### TEXTO FORNECIDO

+ + + + +

Por Maurício Angelo
E não foi sempre assim?, pode perguntar o leitor. Sim e não. De um lado, essa gostosa confraria de queijos e vinhos (ou conhaque, pra cair no gosto dos rappers wannabe ostentação) sempre existiu, é verdade. Aquele compadrio típico da sociedade brasileira que a música, como bom passatempo das elites enquanto produção cultural embalada e referenciada, acompanha. Já vejo flamejar os olhos de quem adora sacar a suposta “carta dos de baixo” enfurecidos. E o rap? O funk? O brega? O popular popular de verdade? Calma que na geleia geral da indústria 3.0 não falta farinha enriquecida pra todo mundo. Taí o Kondzilla que não me deixa mentir.
Mas até outro dia (menos) e na primeira metade do século (bem mais) nós tínhamos uma verdadeira saraivada de ótimos críticos, de revistas independentes, de analistas brilhantes, de nomes que não aliviavam a mão mesmo entre amigos. Tudo que se entende como crítica cultural no Brasil tem nessa turma – e não carece brincar de name dropping aqui, vá atrás – sua referência. Falo de literatura, sobretudo. E cinema. E artes plásticas. A música sempre foi outro departamento, o do entretenimento dos salões festivos e esfumaçados. As pessoas só querem se divertir, porra. Ou chorar suas dores de amor através de gente mais talentosa e competente para fazê-lo.
Ultraprocessada pela indústria cultural que qualquer criança de 5 anos deve conhecer bem, na teoria e na prática, a coisa tem piorado pela precarização infinita do animal de carga conhecido como jornalista. Raríssimos veículos pagam por crítica musical no Brasil que parece moderno. E cada vez menos. E estes veículos que pagam, justamente por precisar se comprometer com seus patrocinadores e a agradar ao máximo o público – fãs – de artistas, que vão consumir o seu produto, não estão muito dispostos a criar caso com ninguém. Deixa disso, dá cá um abraço. Vamo tirar essa foto pro Instagram.

+ + + + +

### DADOS FORNECIDOS

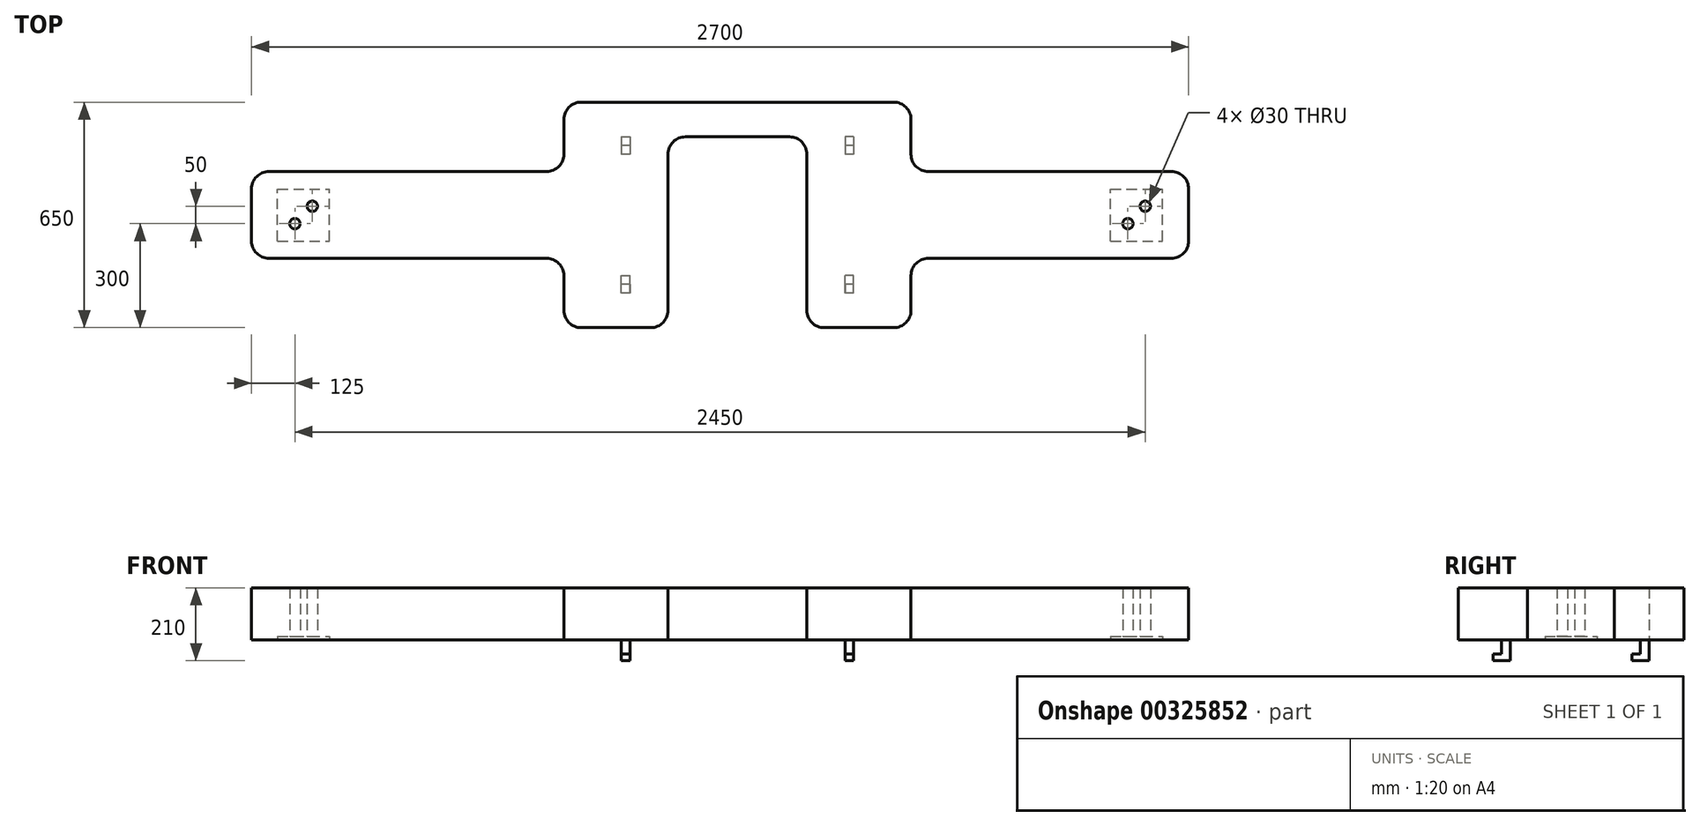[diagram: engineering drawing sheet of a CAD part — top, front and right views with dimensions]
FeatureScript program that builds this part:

+ + + + +

### O QUE FAZER
[A] Cite, do texto sobre a crítica musical no Brasil, o trecho que começa nas palavras "Por Maurício Angelo" e termina depois de "me deixa mentir.".
[B] Como prosseguiria o texto sobre a crítica musical no Brasil depois da última frase? Escreva a continuação.

### RESPOSTAS ÀS TAREFAS
[A]
Por Maurício Angelo
E não foi sempre assim?, pode perguntar o leitor. Sim e não. De um lado, essa gostosa confraria de queijos e vinhos (ou conhaque, pra cair no gosto dos rappers wannabe ostentação) sempre existiu, é verdade. Aquele compadrio típico da sociedade brasileira que a música, como bom passatempo das elites enquanto produção cultural embalada e referenciada, acompanha. Já vejo flamejar os olhos de quem adora sacar a suposta “carta dos de baixo” enfurecidos. E o rap? O funk? O brega? O popular popular de verdade? Calma que na geleia geral da indústria 3.0 não falta farinha enriquecida pra todo mundo. Taí o Kondzilla que não me deixa mentir.

[B]
Em suma: enquanto agonizávamos não sobrava muita coisa. No meio dos escombros, resta meia dúzia de sites (como este) que são projetos pessoais de quem, por azar, burrice ou teimosia, não consegue largar o osso. Pessoalmente, prefiro assim: embora tenha atuado profissionalmente como jornalista cultural em outras searas, a Movin’ sempre foi meu cavalo de batalha particular. Ser amigo de todo mundo é um trabalho sujo que não quero e nunca quis. Ser amigo de músico é pior ainda. Desesperados em aparecer e ganhar público nesse meio transformado em prostituição digital, vale tudo.
E a crítica não tem lugar na “cena”, essa palavrinha fetiche. Pra valorizar a “cena” só interessa o tapinha nas costas, o elogio barato, o oba oba, o sorriso largo e a assessoria de imprensa. Crítica é coisa de gente chata e implicante que não tem mais o que fazer. E o artista, esse abnegado, esse marginal que luta contra tudo e contra todos para ter seu trabalho, sua criatividade, sua originalidade, sua inspiração e seu suor reconhecido, não merece pedras.
Nas armadilhas dos extremos parece só existir duas opções: ou a crítica-release, o texto laudatório do jovem empolgado que acha que o mundo começou ontem, o crítico preguiçoso, o copia-e-cola de site gringo, a ação entre amigos ou a iconoclastia de boteco caro de SP, o falar mal pra chamar atenção, o polemista caduco, o ser do contra para ser ouvido. É penoso viver nesse mundo de simplificação. Não por acaso um youtuber idoso aloprado exilado nos EUA é hoje a maior “referência cultural e política” do país. Tristes trópicos.
Lutar contra a nostalgia é sempre uma tarefa ingrata. Na música e no jornalismo, mais ainda. Já escrevi sobre isso inúmeras vezes aqui. Contra a nostalgia (2013), o frisson indie (2010), o descolamento da realidade (2012), o oba oba “independente” (2010), o jornalismo chapa branca (2013), a imitação de música (2010) e, mais recentemente, sobre como o gosto popular incomoda muita gente (2016), Elza Soares e a representatividade enquanto nicho de mercado (2018), e sobre Donald Glover e a lacração (2018). E também contra esse clima gostoso de união que não sobrevive até o primeiro ego ferido por coisa besta. Tarefa ingrata, permanente e necessária. Mas há quem prefira miojo e quetais. Sempre haverá. Rápido, fácil, mata a fome e não tem erro. Ou esse eterno júbilo que vive a música brasileira. Intensa! Plural! Representativa! Um mundo de exclamações também conhecido como histeria.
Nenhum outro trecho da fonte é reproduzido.